Try it:
Write the full listing out again, word for word, but omit the pictures.

─── Recorded data

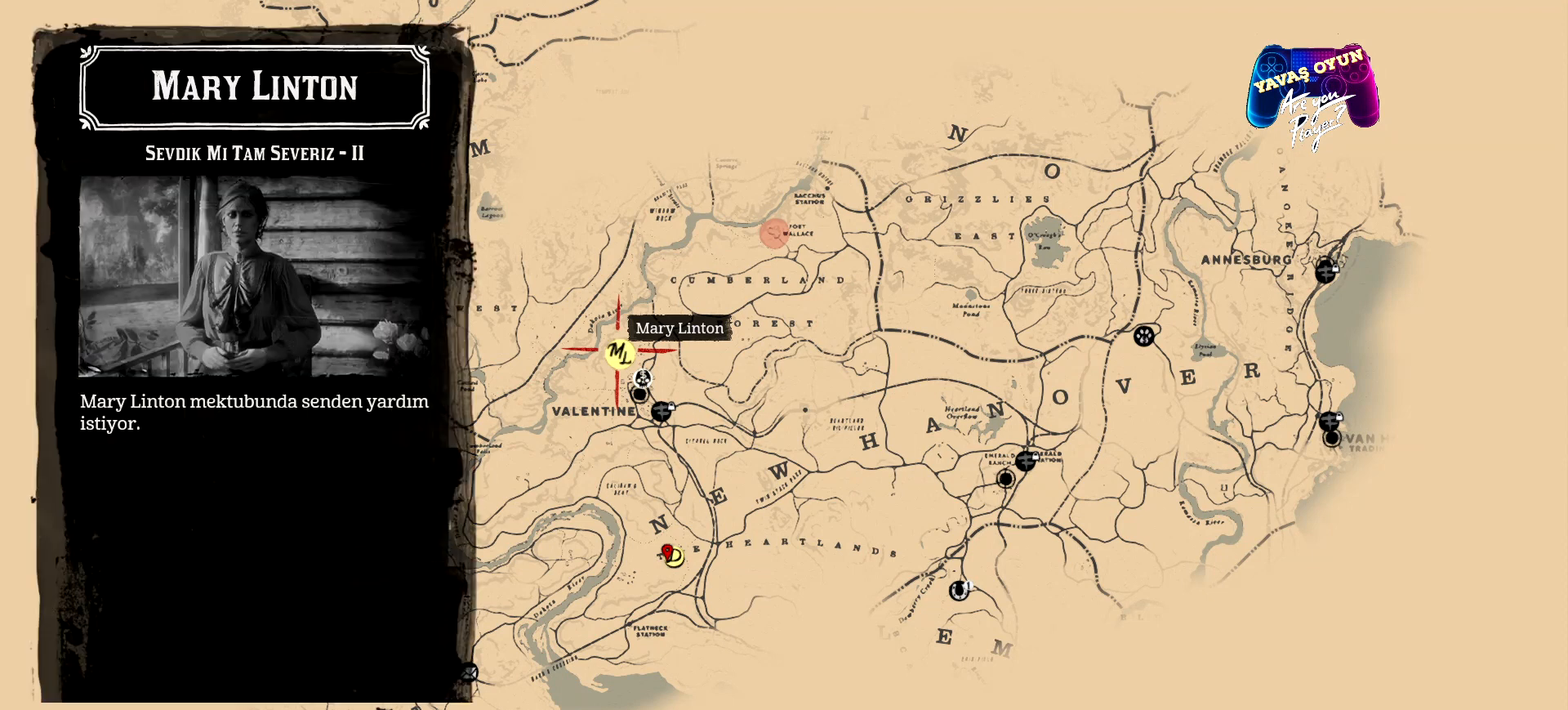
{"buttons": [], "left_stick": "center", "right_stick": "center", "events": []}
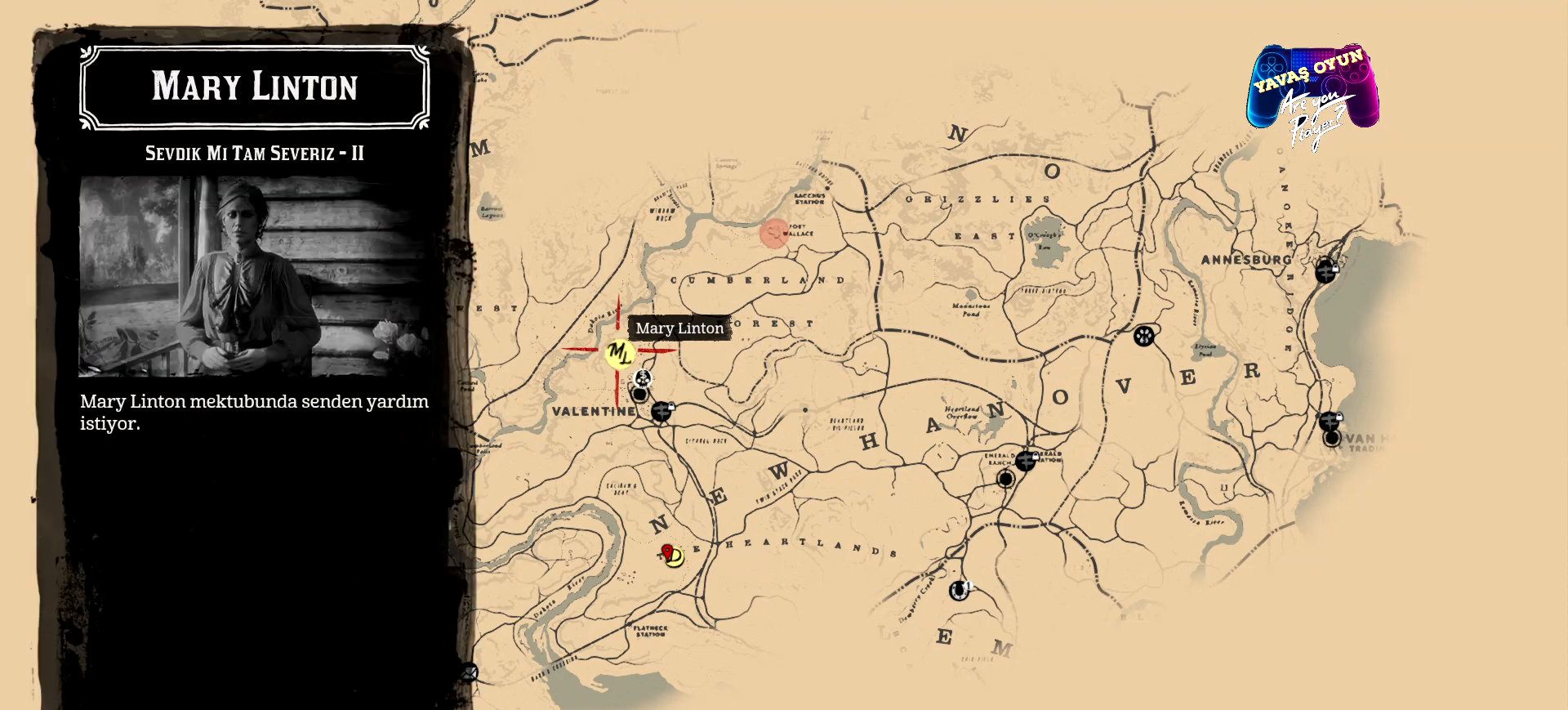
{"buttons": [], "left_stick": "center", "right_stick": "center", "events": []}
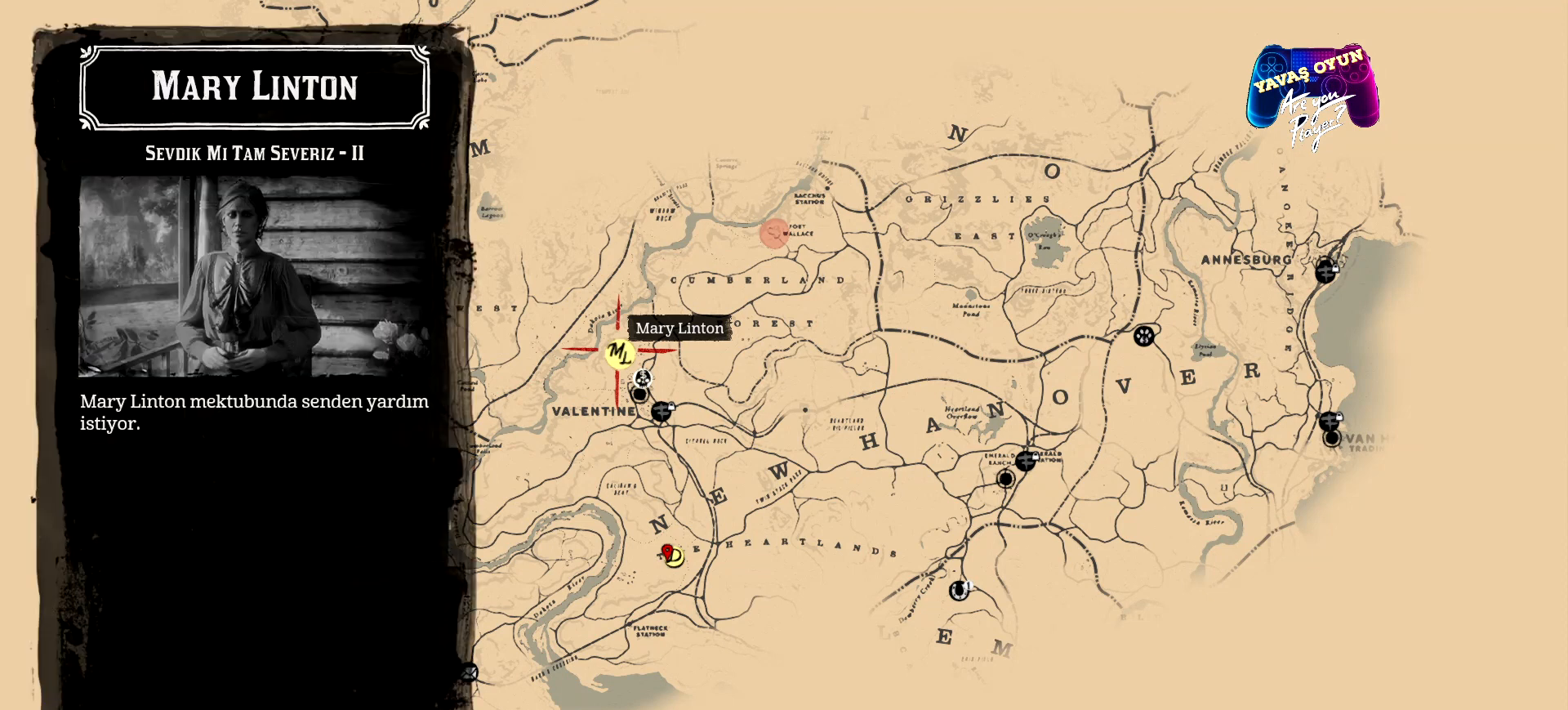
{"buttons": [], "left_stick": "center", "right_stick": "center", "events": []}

──────

Reply:
{"buttons": [], "left_stick": "center", "right_stick": "center", "events": []}
{"buttons": [], "left_stick": "center", "right_stick": "center", "events": []}
{"buttons": [], "left_stick": "center", "right_stick": "center", "events": []}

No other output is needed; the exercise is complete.